Thalidomide is a widely prescribed treatment for multiple myeloma. However, an estimated 15 to 30 percent of patients suffer venous thromboembolisms (VTEs), blood clots, as a major complication. The Bank On A Cure DNA-bank researchers have identified four gene clusters associated with the VTEs. Identifying the associated single nucleotide polymorphisms (SNPs) for use as markers, may lead to the development of screenings and tailored interventions to prevent these side effects, as a major step toward personalized medicine.
Orlando, FL and North Hollywood, CA, December 11, 2006 ? Researchers with the International Myeloma Foundation’s Bank On A Cure? (BOAC), the world’s first repository of DNA samples created to advance the understanding of myeloma, today presented data identifying genetic pathways that may explain why some patients suffer from blood clots when undergoing treatment with thalidomide for multiple myeloma. The pathways may shed new light on individual differences in the response to cancer and its treatment, and may lead to the development of screenings and tailored interventions to prevent these side effects. The data were presented at the 48th Annual Meeting of the American Society of Hematology (ASH)1.
Thalidomide (Thalomid? from the Celgene Corporation in the U.S.) is a widely prescribed treatment for multiple myeloma that has been shown to extend and improve the quality of life for myeloma patients. However, an estimated 15% to 30% of patients treated with thalidomide suffer venous thromboembolisms (VTEs), blood clots, as a major complication. The BOAC team looked at genetic differences between patients who suffered from blood clots and those who remained event-free, and identified four gene clusters associated with the VTEs, as well as the specific changes within the genes, single nucleotide polymorphisms or SNPs, that can be used as markers to predict which patients are most likely to experience blood clots.
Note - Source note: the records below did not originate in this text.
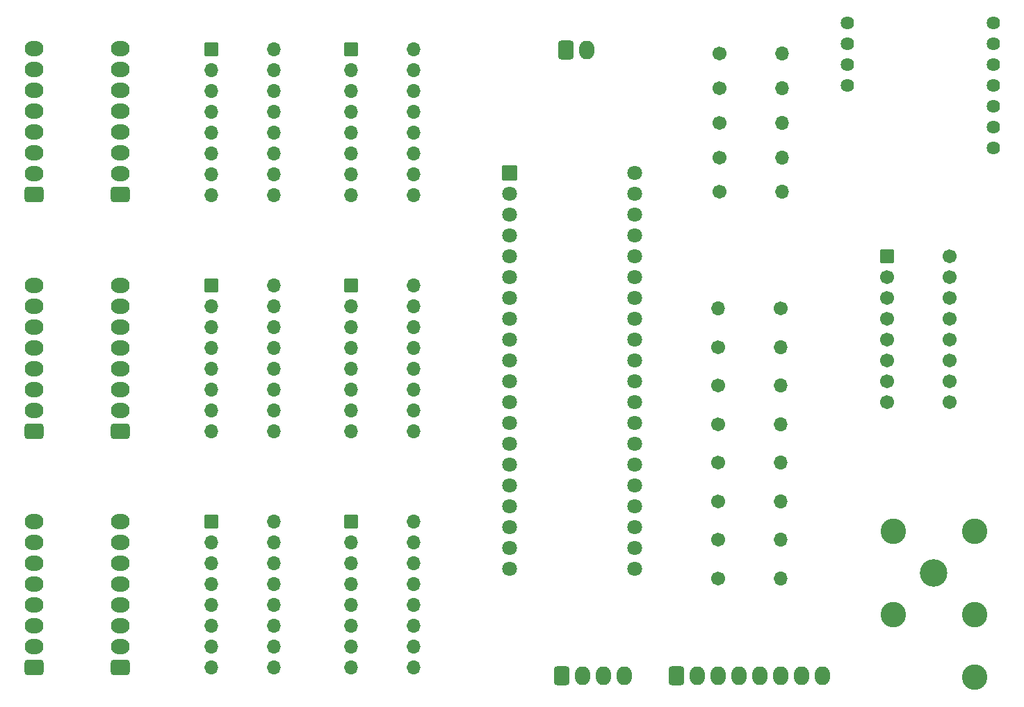
<source format=gbr>
%TF.GenerationSoftware,KiCad,Pcbnew,7.0.9*%
%TF.CreationDate,2024-01-02T20:59:46+01:00*%
%TF.ProjectId,daisy-drums,64616973-792d-4647-9275-6d732e6b6963,v01*%
%TF.SameCoordinates,Original*%
%TF.FileFunction,Soldermask,Top*%
%TF.FilePolarity,Negative*%
%FSLAX46Y46*%
G04 Gerber Fmt 4.6, Leading zero omitted, Abs format (unit mm)*
G04 Created by KiCad (PCBNEW 7.0.9) date 2024-01-02 20:59:46*
%MOMM*%
%LPD*%
G01*
G04 APERTURE LIST*
G04 Aperture macros list*
%AMRoundRect*
0 Rectangle with rounded corners*
0 $1 Rounding radius*
0 $2 $3 $4 $5 $6 $7 $8 $9 X,Y pos of 4 corners*
0 Add a 4 corners polygon primitive as box body*
4,1,4,$2,$3,$4,$5,$6,$7,$8,$9,$2,$3,0*
0 Add four circle primitives for the rounded corners*
1,1,$1+$1,$2,$3*
1,1,$1+$1,$4,$5*
1,1,$1+$1,$6,$7*
1,1,$1+$1,$8,$9*
0 Add four rect primitives between the rounded corners*
20,1,$1+$1,$2,$3,$4,$5,0*
20,1,$1+$1,$4,$5,$6,$7,0*
20,1,$1+$1,$6,$7,$8,$9,0*
20,1,$1+$1,$8,$9,$2,$3,0*%
G04 Aperture macros list end*
%ADD10C,1.701600*%
%ADD11O,1.701600X1.701600*%
%ADD12RoundRect,0.050800X-0.800000X-0.800000X0.800000X-0.800000X0.800000X0.800000X-0.800000X0.800000X0*%
%ADD13RoundRect,0.050800X-0.850000X-0.850000X0.850000X-0.850000X0.850000X0.850000X-0.850000X0.850000X0*%
%ADD14C,1.801600*%
%ADD15RoundRect,0.300800X-0.620000X-0.845000X0.620000X-0.845000X0.620000X0.845000X-0.620000X0.845000X0*%
%ADD16O,1.841600X2.291600*%
%ADD17C,3.351600*%
%ADD18C,3.101600*%
%ADD19RoundRect,0.300800X0.845000X-0.620000X0.845000X0.620000X-0.845000X0.620000X-0.845000X-0.620000X0*%
%ADD20O,2.291600X1.841600*%
%ADD21C,1.625600*%
G04 APERTURE END LIST*
D10*
%TO.C,R1*%
X217373200Y-58258312D03*
D11*
X224993200Y-58258312D03*
%TD*%
D10*
%TO.C,R11*%
X217170000Y-100185690D03*
D11*
X224790000Y-100185690D03*
%TD*%
D10*
%TO.C,R7*%
X217170000Y-81403538D03*
D11*
X224790000Y-81403538D03*
%TD*%
D12*
%TO.C,U6*%
X237744000Y-70340000D03*
D10*
X237744000Y-72880000D03*
X237744000Y-75420000D03*
X237744000Y-77960000D03*
X237744000Y-80500000D03*
X237744000Y-83040000D03*
X237744000Y-85580000D03*
X237744000Y-88120000D03*
X245364000Y-88120000D03*
X245364000Y-85580000D03*
X245364000Y-83040000D03*
X245364000Y-80500000D03*
X245364000Y-77960000D03*
X245364000Y-75420000D03*
X245364000Y-72880000D03*
X245364000Y-70340000D03*
%TD*%
D13*
%TO.C,A1*%
X191770000Y-60198000D03*
D14*
X191770000Y-62738000D03*
X191770000Y-65278000D03*
X191770000Y-67818000D03*
X191770000Y-70358000D03*
X191770000Y-72898000D03*
X191770000Y-75438000D03*
X191770000Y-77978000D03*
X191770000Y-80518000D03*
X191770000Y-83058000D03*
X191770000Y-85598000D03*
X191770000Y-88138000D03*
X191770000Y-90678000D03*
X191770000Y-93218000D03*
X191770000Y-95758000D03*
X191770000Y-98298000D03*
X191770000Y-100838000D03*
X191770000Y-103378000D03*
X191770000Y-105918000D03*
X191770000Y-108458000D03*
X207010000Y-108458000D03*
X207010000Y-105918000D03*
X207010000Y-103378000D03*
X207010000Y-100838000D03*
X207010000Y-98298000D03*
X207010000Y-95758000D03*
X207010000Y-93218000D03*
X207010000Y-90678000D03*
X207010000Y-88138000D03*
X207010000Y-85598000D03*
X207010000Y-83058000D03*
X207010000Y-80518000D03*
X207010000Y-77978000D03*
X207010000Y-75438000D03*
X207010000Y-72898000D03*
X207010000Y-70358000D03*
X207010000Y-67818000D03*
X207010000Y-65278000D03*
X207010000Y-62738000D03*
X207010000Y-60198000D03*
%TD*%
D12*
%TO.C,U5*%
X172466000Y-45059600D03*
D11*
X172466000Y-47599600D03*
X172466000Y-50139600D03*
X172466000Y-52679600D03*
X172466000Y-55219600D03*
X172466000Y-57759600D03*
X172466000Y-60299600D03*
X172466000Y-62839600D03*
X180086000Y-62839600D03*
X180086000Y-60299600D03*
X180086000Y-57759600D03*
X180086000Y-55219600D03*
X180086000Y-52679600D03*
X180086000Y-50139600D03*
X180086000Y-47599600D03*
X180086000Y-45059600D03*
%TD*%
D15*
%TO.C,J2*%
X198628000Y-45212000D03*
D16*
X201168000Y-45212000D03*
%TD*%
D10*
%TO.C,R10*%
X217170000Y-95490152D03*
D11*
X224790000Y-95490152D03*
%TD*%
D15*
%TO.C,J12*%
X198120000Y-121452000D03*
D16*
X200660000Y-121452000D03*
X203200000Y-121452000D03*
X205740000Y-121452000D03*
%TD*%
D10*
%TO.C,R3*%
X217373200Y-49806942D03*
D11*
X224993200Y-49806942D03*
%TD*%
D15*
%TO.C,J11*%
X212090000Y-121452000D03*
D16*
X214630000Y-121452000D03*
X217170000Y-121452000D03*
X219710000Y-121452000D03*
X222250000Y-121452000D03*
X224790000Y-121452000D03*
X227330000Y-121452000D03*
X229870000Y-121452000D03*
%TD*%
D17*
%TO.C,CON1*%
X243457000Y-108966000D03*
D18*
X248412000Y-114046000D03*
X238502000Y-114046000D03*
X248412000Y-121666000D03*
X248412000Y-103886000D03*
X238502000Y-103886000D03*
%TD*%
D19*
%TO.C,J7*%
X144414400Y-91628200D03*
D20*
X144414400Y-89088200D03*
X144414400Y-86548200D03*
X144414400Y-84008200D03*
X144414400Y-81468200D03*
X144414400Y-78928200D03*
X144414400Y-76388200D03*
X144414400Y-73848200D03*
%TD*%
D12*
%TO.C,U2*%
X155458000Y-45059600D03*
D11*
X155458000Y-47599600D03*
X155458000Y-50139600D03*
X155458000Y-52679600D03*
X155458000Y-55219600D03*
X155458000Y-57759600D03*
X155458000Y-60299600D03*
X155458000Y-62839600D03*
X163078000Y-62839600D03*
X163078000Y-60299600D03*
X163078000Y-57759600D03*
X163078000Y-55219600D03*
X163078000Y-52679600D03*
X163078000Y-50139600D03*
X163078000Y-47599600D03*
X163078000Y-45059600D03*
%TD*%
D10*
%TO.C,R2*%
X217373200Y-54032627D03*
D11*
X224993200Y-54032627D03*
%TD*%
D10*
%TO.C,R6*%
X224790000Y-76708000D03*
D11*
X217170000Y-76708000D03*
%TD*%
D10*
%TO.C,R5*%
X217373200Y-62484000D03*
D11*
X224993200Y-62484000D03*
%TD*%
D21*
%TO.C,J1*%
X232918000Y-46990000D03*
X250698000Y-54610000D03*
X250698000Y-46990000D03*
X232918000Y-44450000D03*
X250698000Y-44450000D03*
X250698000Y-52070000D03*
X232918000Y-41910000D03*
X250698000Y-49530000D03*
X232918000Y-49530000D03*
X250698000Y-41910000D03*
X250698000Y-57150000D03*
%TD*%
D10*
%TO.C,R8*%
X217170000Y-86099076D03*
D11*
X224790000Y-86099076D03*
%TD*%
D12*
%TO.C,U1*%
X155458000Y-102666800D03*
D11*
X155458000Y-105206800D03*
X155458000Y-107746800D03*
X155458000Y-110286800D03*
X155458000Y-112826800D03*
X155458000Y-115366800D03*
X155458000Y-117906800D03*
X155458000Y-120446800D03*
X163078000Y-120446800D03*
X163078000Y-117906800D03*
X163078000Y-115366800D03*
X163078000Y-112826800D03*
X163078000Y-110286800D03*
X163078000Y-107746800D03*
X163078000Y-105206800D03*
X163078000Y-102666800D03*
%TD*%
D19*
%TO.C,J4*%
X133848000Y-91628200D03*
D20*
X133848000Y-89088200D03*
X133848000Y-86548200D03*
X133848000Y-84008200D03*
X133848000Y-81468200D03*
X133848000Y-78928200D03*
X133848000Y-76388200D03*
X133848000Y-73848200D03*
%TD*%
D12*
%TO.C,U7*%
X155458000Y-73863200D03*
D11*
X155458000Y-76403200D03*
X155458000Y-78943200D03*
X155458000Y-81483200D03*
X155458000Y-84023200D03*
X155458000Y-86563200D03*
X155458000Y-89103200D03*
X155458000Y-91643200D03*
X163078000Y-91643200D03*
X163078000Y-89103200D03*
X163078000Y-86563200D03*
X163078000Y-84023200D03*
X163078000Y-81483200D03*
X163078000Y-78943200D03*
X163078000Y-76403200D03*
X163078000Y-73863200D03*
%TD*%
D10*
%TO.C,R12*%
X217170000Y-104881228D03*
D11*
X224790000Y-104881228D03*
%TD*%
D19*
%TO.C,J5*%
X133848000Y-120431800D03*
D20*
X133848000Y-117891800D03*
X133848000Y-115351800D03*
X133848000Y-112811800D03*
X133848000Y-110271800D03*
X133848000Y-107731800D03*
X133848000Y-105191800D03*
X133848000Y-102651800D03*
%TD*%
D19*
%TO.C,J8*%
X144414400Y-120431800D03*
D20*
X144414400Y-117891800D03*
X144414400Y-115351800D03*
X144414400Y-112811800D03*
X144414400Y-110271800D03*
X144414400Y-107731800D03*
X144414400Y-105191800D03*
X144414400Y-102651800D03*
%TD*%
D19*
%TO.C,J6*%
X144414400Y-62824600D03*
D20*
X144414400Y-60284600D03*
X144414400Y-57744600D03*
X144414400Y-55204600D03*
X144414400Y-52664600D03*
X144414400Y-50124600D03*
X144414400Y-47584600D03*
X144414400Y-45044600D03*
%TD*%
D10*
%TO.C,R9*%
X217170000Y-90794614D03*
D11*
X224790000Y-90794614D03*
%TD*%
D10*
%TO.C,R4*%
X217373200Y-45581257D03*
D11*
X224993200Y-45581257D03*
%TD*%
D10*
%TO.C,R13*%
X217170000Y-109576767D03*
D11*
X224790000Y-109576767D03*
%TD*%
D12*
%TO.C,U3*%
X172466000Y-102666800D03*
D11*
X172466000Y-105206800D03*
X172466000Y-107746800D03*
X172466000Y-110286800D03*
X172466000Y-112826800D03*
X172466000Y-115366800D03*
X172466000Y-117906800D03*
X172466000Y-120446800D03*
X180086000Y-120446800D03*
X180086000Y-117906800D03*
X180086000Y-115366800D03*
X180086000Y-112826800D03*
X180086000Y-110286800D03*
X180086000Y-107746800D03*
X180086000Y-105206800D03*
X180086000Y-102666800D03*
%TD*%
D19*
%TO.C,J3*%
X133848000Y-62824600D03*
D20*
X133848000Y-60284600D03*
X133848000Y-57744600D03*
X133848000Y-55204600D03*
X133848000Y-52664600D03*
X133848000Y-50124600D03*
X133848000Y-47584600D03*
X133848000Y-45044600D03*
%TD*%
D12*
%TO.C,U4*%
X172466000Y-73863200D03*
D11*
X172466000Y-76403200D03*
X172466000Y-78943200D03*
X172466000Y-81483200D03*
X172466000Y-84023200D03*
X172466000Y-86563200D03*
X172466000Y-89103200D03*
X172466000Y-91643200D03*
X180086000Y-91643200D03*
X180086000Y-89103200D03*
X180086000Y-86563200D03*
X180086000Y-84023200D03*
X180086000Y-81483200D03*
X180086000Y-78943200D03*
X180086000Y-76403200D03*
X180086000Y-73863200D03*
%TD*%
M02*

</source>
“We identified genes involved with drug metabolism, DNA repair and inflammation as differentiating factors predictive for which patients are more likely to experience VTEs,” said Gareth Morgan, M.D., of the Royal Marsden Hospital in London, and co-director of BOAC. “It is important to note that we did not find genes involved with the blood coagulation cascade as a differentiating risk factor for the blood clots, as might have been expected. These findings will help us better understand the mechanisms that cause this problem.”
Brian Van Ness, Ph.D., of the University of Minnesota, and co-director of BOAC, added, “Identifying these pathways is the first step toward telling us who is at risk. Our next step is to build this genetic data into a clinical risk model so we can develop screens to predict how an individual patient will respond to treatment, and apply appropriate intervention strategies.”
The genes identified are involved with inflammation, which has been shown to link the immune system to clotting mechanisms. Other genes identified are involved with the rapid tumor reduction achieved by thalidomide that can in turn release cytokines and other tissue factors, which increase the risk of thrombosis, or clots. The genes were validated using a custom panel of 3,404 SNPs developed by BOAC working with Affymetrix.
Brian G. M. Durie, M.D., chairman of the International Myeloma Foundation noted, “In a separate presentation2 from the Myeloma Working Group, we recommend aspirin as a prophylactic treatment for blood clots in these patients treated with thalidomide as well as myeloma patients who are treated with REVLIMID. The BOAC finding helps explain the mechanism by which aspirin works in these patients, even though aspirin’s familiar affect on platelets is not involved. However, at certain dose levels aspirin affects the inflammation pathways and the BOAC research shows that genes related to inflammation do contribute to the VTEs.”
While these are the most advanced findings from BOAC, the researchers are also using the custom chip to identify SNPs as potential prognostic markers to predict survival outcomes. Early analysis of this research, also presented at ASH,3 is showing there may be detectable genetic differences between short and long term survivors. From these findings it may be possible to better predict which patients will need more aggressive therapies when they start their treatment.